* SUPPLIED TEXT
Inspect false positives and false negatives

data.frame(load.test, response = load.glm5.scores$response, predicted = load.glm5.scores$construction_pred)[load.glm5.scores$construction_pred != load.glm5.scores$construction_obs,] %>%
  arrange(predicted, response)
load.glm5.scores %>%
  ggplot(aes(x=link, y=response, col=construction_obs)) + 
  scale_color_manual(values=c("black", "red")) + 
  geom_point() + 
  geom_rug() + 
  geom_jitter(width=.7, height=.02) +
  geom_hline(yintercept=0.5, linetype="dashed") +
  annotate(geom="text", x=2, y=0.47, label="threshold at response prob = 0.5", color="darkblue") +
  ggtitle("Observed and predicted values in test data")

Yet another way to plot observed and predicted variables:

  ggplot(data=load.glm5.scores, aes(x=construction_obs, y=response)) + 
    geom_violin(fill=rgb(1,1,1,alpha=0.6), color="blue", width = 2) +
    geom_jitter(aes(color = construction_obs)) +
    geom_hline(yintercept=0.6, linetype="dashed", alpha=0.8) +
#    scale_color_discrete(name = "type") +
    labs(title="Threshold at responce probability 0.6")

* PROVIDED MATERIAL
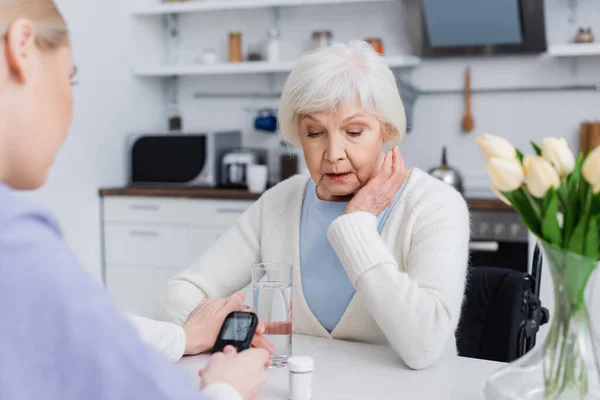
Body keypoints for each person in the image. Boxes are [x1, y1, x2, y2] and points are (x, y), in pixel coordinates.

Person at [0, 1, 268, 399]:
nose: (70, 111)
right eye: (69, 80)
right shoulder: (15, 240)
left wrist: (181, 338)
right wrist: (227, 388)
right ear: (23, 47)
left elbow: (89, 332)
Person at [152, 41, 471, 370]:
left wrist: (357, 226)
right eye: (315, 133)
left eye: (354, 131)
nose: (333, 153)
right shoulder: (281, 201)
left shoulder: (435, 204)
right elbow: (182, 291)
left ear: (385, 130)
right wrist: (222, 330)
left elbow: (425, 344)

* EXERCISE INSTRUCTIONS
Reproduce the full text on inspecting false positives and false negatives from above, character for character.

* EXERCISE RESPONSE
Inspect false positives and false negatives

data.frame(load.test, response = load.glm5.scores$response, predicted = load.glm5.scores$construction_pred)[load.glm5.scores$construction_pred != load.glm5.scores$construction_obs,] %>%
  arrange(predicted, response)
load.glm5.scores %>%
  ggplot(aes(x=link, y=response, col=construction_obs)) + 
  scale_color_manual(values=c("black", "red")) + 
  geom_point() + 
  geom_rug() + 
  geom_jitter(width=.7, height=.02) +
  geom_hline(yintercept=0.5, linetype="dashed") +
  annotate(geom="text", x=2, y=0.47, label="threshold at response prob = 0.5", color="darkblue") +
  ggtitle("Observed and predicted values in test data")

Yet another way to plot observed and predicted variables:

  ggplot(data=load.glm5.scores, aes(x=construction_obs, y=response)) + 
    geom_violin(fill=rgb(1,1,1,alpha=0.6), color="blue", width = 2) +
    geom_jitter(aes(color = construction_obs)) +
    geom_hline(yintercept=0.6, linetype="dashed", alpha=0.8) +
#    scale_color_discrete(name = "type") +
    labs(title="Threshold at responce probability 0.6")